**** RECORDS SUPPLIED
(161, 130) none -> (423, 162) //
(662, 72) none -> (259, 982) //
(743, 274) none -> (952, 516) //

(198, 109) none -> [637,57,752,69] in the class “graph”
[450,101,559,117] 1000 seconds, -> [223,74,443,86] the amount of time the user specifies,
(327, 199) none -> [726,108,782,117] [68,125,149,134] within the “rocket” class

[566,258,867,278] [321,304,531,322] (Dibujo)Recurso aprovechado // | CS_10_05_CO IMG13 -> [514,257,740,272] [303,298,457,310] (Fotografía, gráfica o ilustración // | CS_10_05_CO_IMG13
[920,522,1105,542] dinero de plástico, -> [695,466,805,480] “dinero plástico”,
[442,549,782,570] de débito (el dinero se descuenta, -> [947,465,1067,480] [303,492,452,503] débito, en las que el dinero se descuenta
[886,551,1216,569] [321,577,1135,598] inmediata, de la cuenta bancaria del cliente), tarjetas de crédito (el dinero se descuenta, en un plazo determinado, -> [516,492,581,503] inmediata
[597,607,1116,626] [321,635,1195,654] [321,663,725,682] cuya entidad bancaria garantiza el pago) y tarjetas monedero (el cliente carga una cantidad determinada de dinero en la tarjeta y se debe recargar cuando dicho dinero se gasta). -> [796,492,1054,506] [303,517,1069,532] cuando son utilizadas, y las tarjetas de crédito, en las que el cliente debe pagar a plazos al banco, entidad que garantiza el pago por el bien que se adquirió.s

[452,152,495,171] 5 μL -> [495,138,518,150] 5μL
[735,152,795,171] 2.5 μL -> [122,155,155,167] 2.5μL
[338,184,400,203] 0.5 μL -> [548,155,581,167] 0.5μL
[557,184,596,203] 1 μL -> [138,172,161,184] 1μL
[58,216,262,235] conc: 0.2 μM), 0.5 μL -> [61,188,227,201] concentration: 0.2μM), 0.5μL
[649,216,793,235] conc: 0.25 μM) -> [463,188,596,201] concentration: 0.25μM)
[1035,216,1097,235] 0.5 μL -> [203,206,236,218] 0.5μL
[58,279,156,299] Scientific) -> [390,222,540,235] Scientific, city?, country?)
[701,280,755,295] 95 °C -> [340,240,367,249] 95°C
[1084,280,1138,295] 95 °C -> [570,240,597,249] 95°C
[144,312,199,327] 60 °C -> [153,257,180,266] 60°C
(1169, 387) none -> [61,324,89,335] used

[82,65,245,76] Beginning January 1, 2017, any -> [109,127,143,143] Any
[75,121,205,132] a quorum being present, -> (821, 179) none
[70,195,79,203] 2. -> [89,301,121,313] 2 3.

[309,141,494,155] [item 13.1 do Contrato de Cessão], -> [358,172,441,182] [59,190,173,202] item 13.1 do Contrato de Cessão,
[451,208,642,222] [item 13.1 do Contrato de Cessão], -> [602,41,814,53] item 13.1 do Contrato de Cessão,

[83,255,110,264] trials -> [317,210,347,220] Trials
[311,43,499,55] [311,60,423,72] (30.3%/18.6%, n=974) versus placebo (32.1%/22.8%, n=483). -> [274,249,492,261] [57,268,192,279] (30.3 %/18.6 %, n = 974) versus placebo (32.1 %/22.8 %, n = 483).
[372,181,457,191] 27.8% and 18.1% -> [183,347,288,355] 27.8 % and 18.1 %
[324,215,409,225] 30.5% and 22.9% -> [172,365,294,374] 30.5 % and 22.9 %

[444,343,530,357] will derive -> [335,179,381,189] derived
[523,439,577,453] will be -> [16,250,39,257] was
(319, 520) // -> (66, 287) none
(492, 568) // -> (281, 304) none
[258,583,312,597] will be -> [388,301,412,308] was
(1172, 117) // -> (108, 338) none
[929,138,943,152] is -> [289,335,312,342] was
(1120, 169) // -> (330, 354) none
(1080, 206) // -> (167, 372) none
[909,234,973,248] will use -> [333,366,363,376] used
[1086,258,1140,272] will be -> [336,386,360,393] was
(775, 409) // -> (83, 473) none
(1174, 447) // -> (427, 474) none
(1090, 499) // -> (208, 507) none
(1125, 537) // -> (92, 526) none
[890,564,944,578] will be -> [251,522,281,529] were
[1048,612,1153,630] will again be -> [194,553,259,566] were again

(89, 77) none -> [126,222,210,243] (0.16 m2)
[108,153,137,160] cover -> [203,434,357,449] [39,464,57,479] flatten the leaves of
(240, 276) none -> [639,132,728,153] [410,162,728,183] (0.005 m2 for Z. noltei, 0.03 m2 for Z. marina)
********
PROMPT
Of all the entries above, retype exactly the lines from the line with "[144,312,199,327] 60 °C" to the line with "[444,343,530,357] will derive", both included, and no others.

FINISHED EXERCISE
[144,312,199,327] 60 °C -> [153,257,180,266] 60°C
(1169, 387) none -> [61,324,89,335] used

[82,65,245,76] Beginning January 1, 2017, any -> [109,127,143,143] Any
[75,121,205,132] a quorum being present, -> (821, 179) none
[70,195,79,203] 2. -> [89,301,121,313] 2 3.

[309,141,494,155] [item 13.1 do Contrato de Cessão], -> [358,172,441,182] [59,190,173,202] item 13.1 do Contrato de Cessão,
[451,208,642,222] [item 13.1 do Contrato de Cessão], -> [602,41,814,53] item 13.1 do Contrato de Cessão,

[83,255,110,264] trials -> [317,210,347,220] Trials
[311,43,499,55] [311,60,423,72] (30.3%/18.6%, n=974) versus placebo (32.1%/22.8%, n=483). -> [274,249,492,261] [57,268,192,279] (30.3 %/18.6 %, n = 974) versus placebo (32.1 %/22.8 %, n = 483).
[372,181,457,191] 27.8% and 18.1% -> [183,347,288,355] 27.8 % and 18.1 %
[324,215,409,225] 30.5% and 22.9% -> [172,365,294,374] 30.5 % and 22.9 %

[444,343,530,357] will derive -> [335,179,381,189] derived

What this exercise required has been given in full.